The Uganda Episcopal Conference has launched a $6.36m (about sh14b) project to improve services to people infected with and affected by HIV/AIDS countrywide.
By Jeff Andrew Lule
The Uganda Episcopal Conference (UEC) has launched a $6.36m (about sh14b) project to improve services to people infected with and affected by HIV/AIDS countrywide.
The Aids Care and Treatment (ACT) program which was launched at St.
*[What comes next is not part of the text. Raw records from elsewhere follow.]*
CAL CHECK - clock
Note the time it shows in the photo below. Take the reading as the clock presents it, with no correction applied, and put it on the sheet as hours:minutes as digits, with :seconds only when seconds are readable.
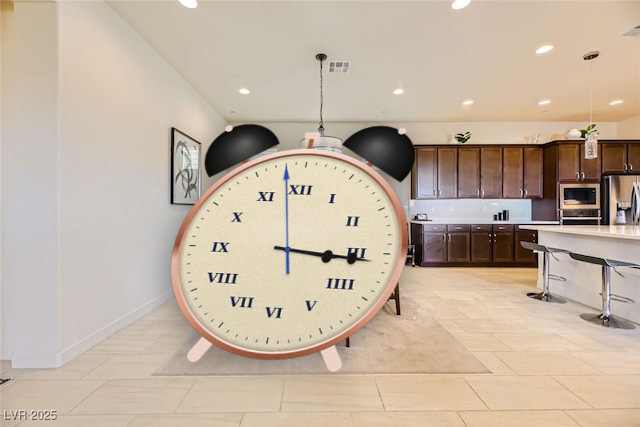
3:15:58
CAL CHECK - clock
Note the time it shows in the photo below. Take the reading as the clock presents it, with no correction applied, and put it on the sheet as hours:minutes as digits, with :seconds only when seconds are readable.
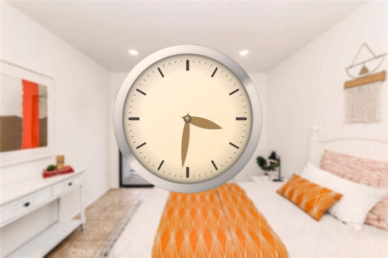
3:31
Augustine Institute Nsambya on Monday is to run for one year.
The program coordinator, Dr. Henry Mwesezi said the project targets 12 Catholic-founded health facilities across 11 districts across the country.
The program will be implemented in Kalongo hospital (Agago), St Mary's Hospital Lacor (Gulu), Pope Paul Memorial hospital Aber (Oyam), St. Joseph's Hospital (Kitgum), St. Rapheal of St. Francis Nyambya and Kamwokya Christian Caring Community (Kampala).
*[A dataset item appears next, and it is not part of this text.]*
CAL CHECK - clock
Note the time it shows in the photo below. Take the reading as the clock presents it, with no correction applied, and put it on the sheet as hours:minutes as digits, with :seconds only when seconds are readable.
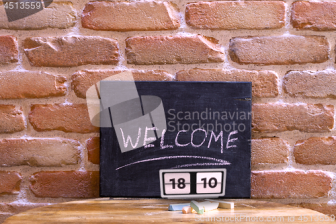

Others are St. Francis Hospital Nyenga (Buikwe)., Nkozi Hospital (Mpigi), Villa Maria hospital (Kalungu), St. Daniel Hospital Comboni Kyamuhunga (Bushenyi), Kasanga Primary Health Centre (Kasese) and Holy Family Virika Hospital (Kabarole).
The US government-funded program through the Centre for Disease Control and Prevention (CDC) intends to provide high quality accessible HIV services in a strengthened and integrated health care system.
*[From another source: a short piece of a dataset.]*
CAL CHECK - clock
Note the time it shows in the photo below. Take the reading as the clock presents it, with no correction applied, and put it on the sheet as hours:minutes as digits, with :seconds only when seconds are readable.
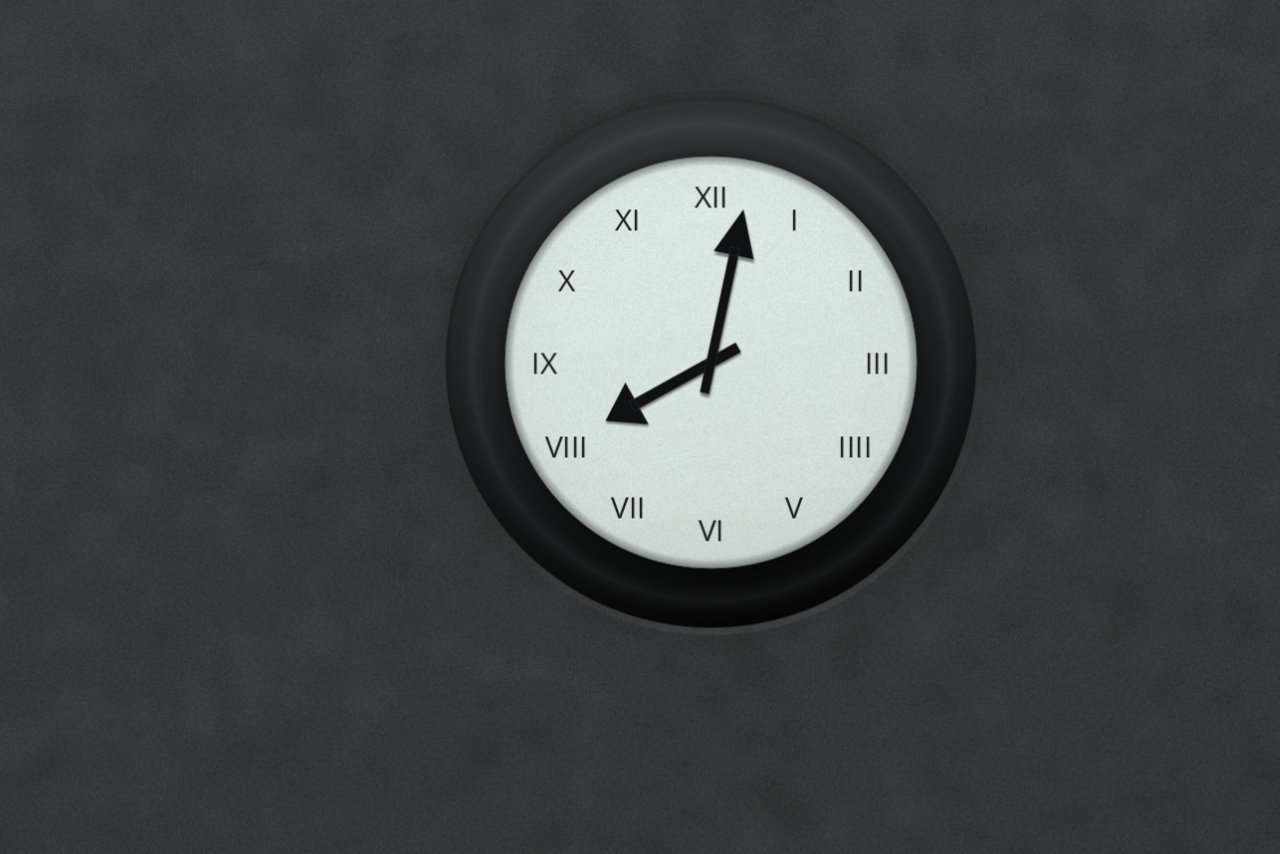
8:02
"We want all the 12 health care facilities to provide quality HIV prevention services that promote and safe guard the health of targeted communities," Mwesezi said.
Testing and treatment services
The chairman of the UEC, Archbishop John Baptist Odama said the program is to maintain 22,656 patients on Anti-Retroviral Treatment (ART) and enroll over 5,500 new patients on ART in one year.
They also intent to test 34, 000 pregnant women for HIV and provide PMTC services to 2,121 to HIV positive pregnant women. About 4,000 Orphans and Vulnerable Children (OVC) will also be supported in its first year of operation.
Odama, also the Archbishop of Gulu Diocese, said the program will expand critical and innovative HIV services through the various health facilities by investing in health workforce training and retention, mobilizing community-level factors for peer education and improving infrastructure, among others.
The cleric explained that in line with the transition vision of both the governments of Uganda and the US, the catholic health care network in Uganda is committed to doing more with less resources.
He thanked both the US government for the support that has enabled to save thousands of people, and the ministry of health for its technical guidance and leadership in the provision of health services.
Odama thanked the Aids Relief, a consortium of international organizations under the leadership of Catholic Relief Services (CRS) who have managed the program over the past eight years.
He said the UEC intends to “build on their legacy of provision of quality services to people infected and affected by HIV/AIDS.”
The country director of CDC, Dr. Wuhib Tadesse said they are committed to continue supporting Uganda to end the HIV pandemic and promoting better health facilities.
Tadesse said CDC-Uganda currently has a budget of $140m of which 94% of is provided to partners. He stressed that the group was proud that all their implementing partners are indigenous Ugandan institutions.
The director said the centre has so far injected close to $1b in the health sector to improve the health of Ugandans since 1991.
CDC supports programs in HIV/AIDS, TB, malaria, polio, measles, influenza, plague, Ebola, Marburg virus, and yellow fever.
It also caters for comprehensive prevention, care and treatment programs in 265 health facilities in 54 districts providing ART to 168,000 adults and children; care for 404,000 adults and children and in 2011 alone, counseling and testing to 1.1 million individuals, and PMTCT services to 671,000 pregnant women.
Besides CDC is a key implementing agency of the President's Malaria Initiative (PMI) since its launch in 2006.